Sweet that he mentioned Rose and Jack of all his ex companions (that was an aaaw moment for me, although I love Sarah Jane the best, I'm enormously fond of the few episodes at the end of the Eccles series with Rose and Jack.)
I didn't like her killing Frances Barber, but I agree at least it showed she was affected by the way they treated her and taking the baby. I do actually kind of like that Moffat has just got on with his plot, I think that if he wanted to go into the trauma of having the baby taken etc etc, then just don't use the plot, because then it's not Dr Who, it's a soap, or a crime drama. The only way to do it was to almost handwave it. Now I'm not saying it works, but I think it works for that show. I know people who have stopped watching because their children found it became too emotional, and relationship orientated, and they just got bored, so any more of that would have turned even more people away.
no subject
Otoh, Rory's already shown that he won't/can't alter someone's past because he wants to make their history nicer (old!Amy - if she hadn't made the decision herself, he would have let her in) - trying to get his daughter back without the express permission of River (who would cease to exist) is just... icky. And mindwipey. And exactly what the Doctor did to Donna and old!Amy, and Rory's already made the definitive statement that he doesn't want to become that.

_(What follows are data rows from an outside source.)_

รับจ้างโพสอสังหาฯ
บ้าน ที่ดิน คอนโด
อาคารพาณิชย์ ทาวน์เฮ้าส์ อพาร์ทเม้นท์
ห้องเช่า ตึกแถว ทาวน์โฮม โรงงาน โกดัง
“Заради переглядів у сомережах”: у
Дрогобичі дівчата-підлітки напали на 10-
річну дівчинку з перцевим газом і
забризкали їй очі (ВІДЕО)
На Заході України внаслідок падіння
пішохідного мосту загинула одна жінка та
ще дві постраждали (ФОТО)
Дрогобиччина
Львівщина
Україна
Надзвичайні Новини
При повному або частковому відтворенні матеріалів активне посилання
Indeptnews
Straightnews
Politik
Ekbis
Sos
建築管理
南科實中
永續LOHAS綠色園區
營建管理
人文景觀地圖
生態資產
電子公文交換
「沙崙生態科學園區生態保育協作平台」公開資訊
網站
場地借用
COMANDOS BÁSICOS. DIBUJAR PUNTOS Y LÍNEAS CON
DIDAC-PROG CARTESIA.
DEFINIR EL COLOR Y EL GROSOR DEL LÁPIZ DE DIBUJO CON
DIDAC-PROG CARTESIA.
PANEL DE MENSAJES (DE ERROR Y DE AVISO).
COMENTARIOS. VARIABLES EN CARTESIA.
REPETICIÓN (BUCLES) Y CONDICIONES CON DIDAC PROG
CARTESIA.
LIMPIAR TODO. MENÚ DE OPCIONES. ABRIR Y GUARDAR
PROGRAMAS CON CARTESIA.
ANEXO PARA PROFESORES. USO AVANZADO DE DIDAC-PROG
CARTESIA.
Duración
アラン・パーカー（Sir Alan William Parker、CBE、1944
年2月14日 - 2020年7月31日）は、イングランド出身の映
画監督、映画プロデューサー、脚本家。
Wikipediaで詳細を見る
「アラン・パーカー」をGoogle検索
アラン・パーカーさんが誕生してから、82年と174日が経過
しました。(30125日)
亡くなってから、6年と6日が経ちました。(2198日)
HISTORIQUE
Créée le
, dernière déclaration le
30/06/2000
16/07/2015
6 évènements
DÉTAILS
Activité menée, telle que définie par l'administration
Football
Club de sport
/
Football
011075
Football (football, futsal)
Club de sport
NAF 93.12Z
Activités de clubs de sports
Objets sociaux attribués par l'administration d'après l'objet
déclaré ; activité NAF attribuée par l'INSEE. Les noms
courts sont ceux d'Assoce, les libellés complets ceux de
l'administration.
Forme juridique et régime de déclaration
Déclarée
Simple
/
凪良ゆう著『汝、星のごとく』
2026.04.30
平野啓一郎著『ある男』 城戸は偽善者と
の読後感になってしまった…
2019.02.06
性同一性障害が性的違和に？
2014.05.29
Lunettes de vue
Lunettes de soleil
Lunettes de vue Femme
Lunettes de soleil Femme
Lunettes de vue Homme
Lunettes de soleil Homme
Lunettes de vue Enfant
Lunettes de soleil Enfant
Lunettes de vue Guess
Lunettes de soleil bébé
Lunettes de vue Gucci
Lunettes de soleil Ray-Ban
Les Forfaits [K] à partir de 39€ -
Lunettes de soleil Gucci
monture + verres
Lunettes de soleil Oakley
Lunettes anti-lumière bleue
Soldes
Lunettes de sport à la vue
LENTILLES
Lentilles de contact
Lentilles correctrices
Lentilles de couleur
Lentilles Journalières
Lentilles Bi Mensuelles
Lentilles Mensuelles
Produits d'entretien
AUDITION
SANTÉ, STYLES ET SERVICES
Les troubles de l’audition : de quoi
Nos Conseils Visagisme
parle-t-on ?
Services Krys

Also, if Doctor is Tesselecta, they were not touching when time started again. But whatever, Moffat.
(Moffat.. shows his working to show you how it all makes sense. But fails to get me emotionally involved. Whereas RTD just went "floaty Jesus Doctor, okay? FAITH!" and I had to protest that it was ridiculous after I'd stopped crying. Which is why Moffat's best scripts were in RTD era because making us care wasn't his problem.)
Things that are established facts about Rory Williams
-Rory Williams can withstand almost supernatural amounts of pain.
-Rory Williams believes in nothing. NOTHING.